START Exercise materials
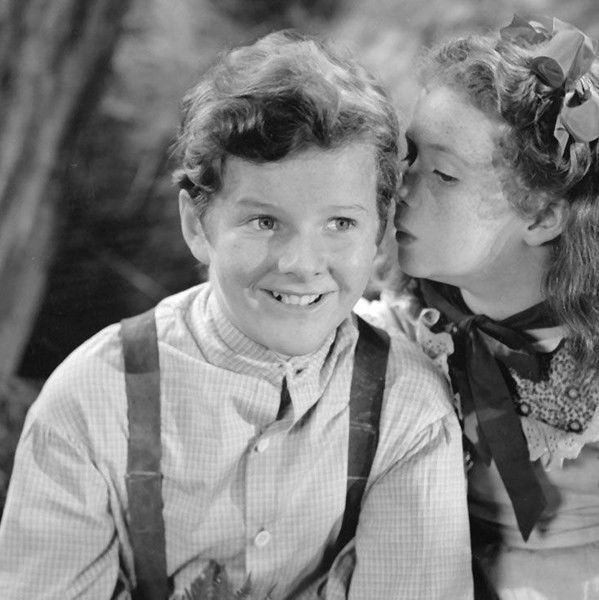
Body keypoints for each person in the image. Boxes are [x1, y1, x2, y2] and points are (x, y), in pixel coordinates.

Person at [0, 31, 472, 599]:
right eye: (264, 222)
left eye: (340, 224)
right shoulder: (91, 401)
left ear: (378, 233)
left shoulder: (409, 411)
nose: (301, 264)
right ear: (197, 226)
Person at [356, 14, 599, 600]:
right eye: (410, 157)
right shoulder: (399, 327)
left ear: (543, 215)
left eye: (444, 174)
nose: (402, 189)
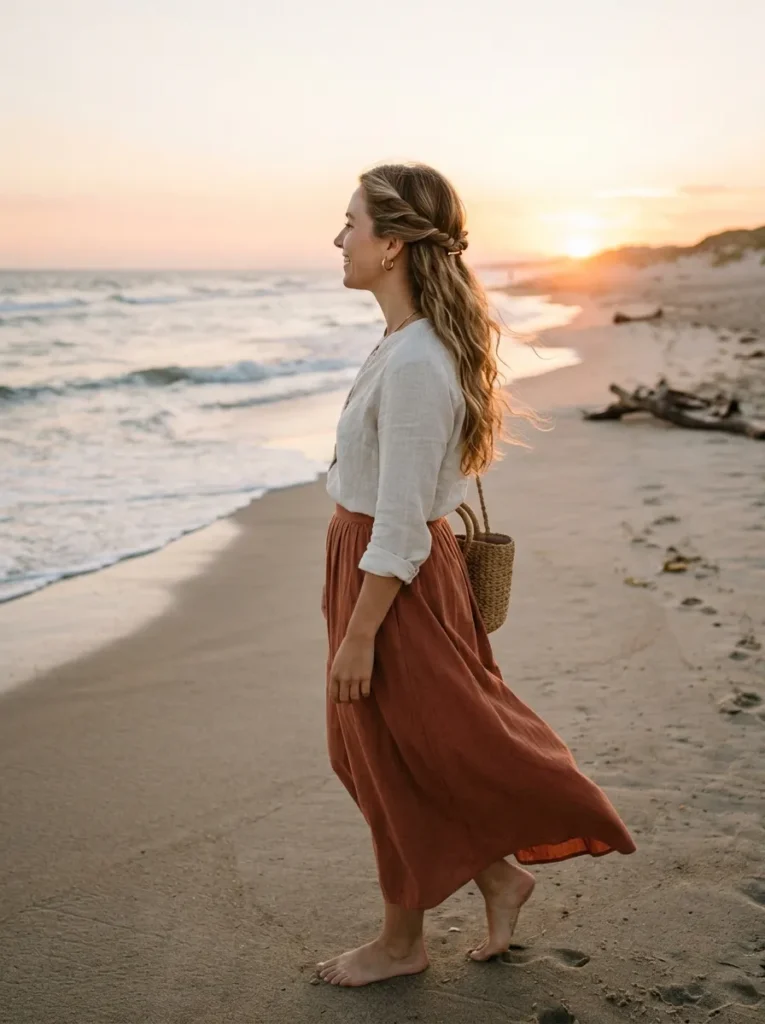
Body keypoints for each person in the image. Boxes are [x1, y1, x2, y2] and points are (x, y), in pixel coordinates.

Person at [316, 163, 636, 988]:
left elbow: (399, 524)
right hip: (372, 567)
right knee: (378, 752)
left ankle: (400, 944)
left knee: (396, 756)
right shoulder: (400, 345)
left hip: (389, 581)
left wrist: (359, 633)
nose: (338, 238)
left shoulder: (416, 362)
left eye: (351, 222)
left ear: (392, 243)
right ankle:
END Exercise materials
> _What is being asked_:
Gather each line in the entries above where the string "right" is found.

> _Answer below_:
right eye: (264, 222)
right shoulder: (91, 401)
right ear: (197, 226)
right eye: (410, 157)
right shoulder: (399, 327)
right hip: (372, 567)
right knee: (378, 752)
right shoulder: (400, 345)
right ankle:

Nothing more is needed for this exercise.